Ie. the execution batching would be for same-priority groups of SCHED_OTHER
tasks.

> This all makes cond_resched() (and might_resched()) pointless, and
> they can just go away.

Yep.

> Then the question becomes whether we'd want to introduce a *new* concept,
> which is a "if you are going to schedule, do it now rather than later,
> because I'm taking a lock, and while it's a preemptible lock, I'd rather
> not sleep while holding this resource".

Something close to this concept is naturally available on PREEMPT_RT
kernels, which only use a single central lock primitive (rt_mutex), but it
would have be added explicitly for regular kernels.

We could do the following intermediate step:

- Remove all the random cond_resched() points such as might_sleep()
- Turn all explicit cond_resched() points into 'ideal point to reschedule'.

- Maybe even rename it from cond_resched() to resched_point(), to signal
the somewhat different role.

While cond_resched() and resched_point() are not 100% matches, they are
close enough, as most existing cond_resched() points were added to places
that cause the least amount of disruption with held resources.
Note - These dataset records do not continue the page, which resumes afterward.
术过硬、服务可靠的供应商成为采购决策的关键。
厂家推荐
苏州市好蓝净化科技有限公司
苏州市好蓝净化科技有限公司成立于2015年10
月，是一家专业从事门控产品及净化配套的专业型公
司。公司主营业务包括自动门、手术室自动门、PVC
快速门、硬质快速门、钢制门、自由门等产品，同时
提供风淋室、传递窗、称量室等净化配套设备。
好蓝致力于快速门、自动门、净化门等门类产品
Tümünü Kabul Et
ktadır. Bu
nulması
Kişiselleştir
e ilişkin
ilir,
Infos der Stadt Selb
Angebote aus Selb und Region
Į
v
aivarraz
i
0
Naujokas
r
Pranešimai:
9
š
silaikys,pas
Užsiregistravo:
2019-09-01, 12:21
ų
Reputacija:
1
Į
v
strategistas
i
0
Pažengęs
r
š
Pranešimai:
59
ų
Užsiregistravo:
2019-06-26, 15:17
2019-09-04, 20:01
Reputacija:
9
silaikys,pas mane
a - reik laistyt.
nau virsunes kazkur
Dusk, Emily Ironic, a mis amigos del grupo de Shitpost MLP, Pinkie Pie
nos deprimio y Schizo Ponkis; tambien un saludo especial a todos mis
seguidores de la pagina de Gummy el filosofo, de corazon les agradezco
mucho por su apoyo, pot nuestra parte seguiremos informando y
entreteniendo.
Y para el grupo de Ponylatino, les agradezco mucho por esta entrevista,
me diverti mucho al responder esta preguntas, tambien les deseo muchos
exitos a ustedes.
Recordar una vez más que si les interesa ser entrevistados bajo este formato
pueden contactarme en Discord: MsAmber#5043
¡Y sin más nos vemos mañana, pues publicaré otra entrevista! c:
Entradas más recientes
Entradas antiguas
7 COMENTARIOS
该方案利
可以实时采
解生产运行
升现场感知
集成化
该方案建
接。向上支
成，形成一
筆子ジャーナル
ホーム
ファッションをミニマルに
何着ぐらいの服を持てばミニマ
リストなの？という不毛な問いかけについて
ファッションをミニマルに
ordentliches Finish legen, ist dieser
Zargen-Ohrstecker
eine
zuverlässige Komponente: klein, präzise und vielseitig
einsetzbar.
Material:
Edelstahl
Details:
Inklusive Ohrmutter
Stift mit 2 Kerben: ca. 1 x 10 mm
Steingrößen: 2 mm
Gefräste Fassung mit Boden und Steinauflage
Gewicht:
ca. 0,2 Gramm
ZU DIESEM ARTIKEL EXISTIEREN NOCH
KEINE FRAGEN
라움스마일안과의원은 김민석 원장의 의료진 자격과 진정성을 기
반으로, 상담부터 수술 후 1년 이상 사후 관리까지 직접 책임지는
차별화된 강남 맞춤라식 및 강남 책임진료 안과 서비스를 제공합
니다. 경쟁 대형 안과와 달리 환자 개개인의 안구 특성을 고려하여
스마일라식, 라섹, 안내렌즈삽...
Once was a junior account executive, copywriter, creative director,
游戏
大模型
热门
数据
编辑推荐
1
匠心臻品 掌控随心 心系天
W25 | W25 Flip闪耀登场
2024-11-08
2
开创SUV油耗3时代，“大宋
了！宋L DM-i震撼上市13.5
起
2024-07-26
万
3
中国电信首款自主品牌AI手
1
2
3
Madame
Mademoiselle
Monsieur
But I think it would be better to add resched_point() as a new API, and add
it to places where there's a performance benefit. Clean slate,
documentation, and all that.

> I suspect we want to avoid that for now, on the assumption that it's
> hopefully not a problem in practice (the recently addressed problem with
> might_sleep() was that it actively *moved* the scheduling point to a bad
> place, not that scheduling could happen there, so instead of optimizing
> scheduling, it actively pessimized it). But I thought I'd mention it.
>
> Anyway, I'm definitely not opposed. We'd get rid of a config option that
> is presumably not very widely used, and we'd simplify a lot of issues,
> and get rid of all these badly defined "cond_preempt()" things.

I think we can get rid of *all* the preemption model Kconfig knobs, except
PREEMPT_RT. :-)

Thanks,

Ingo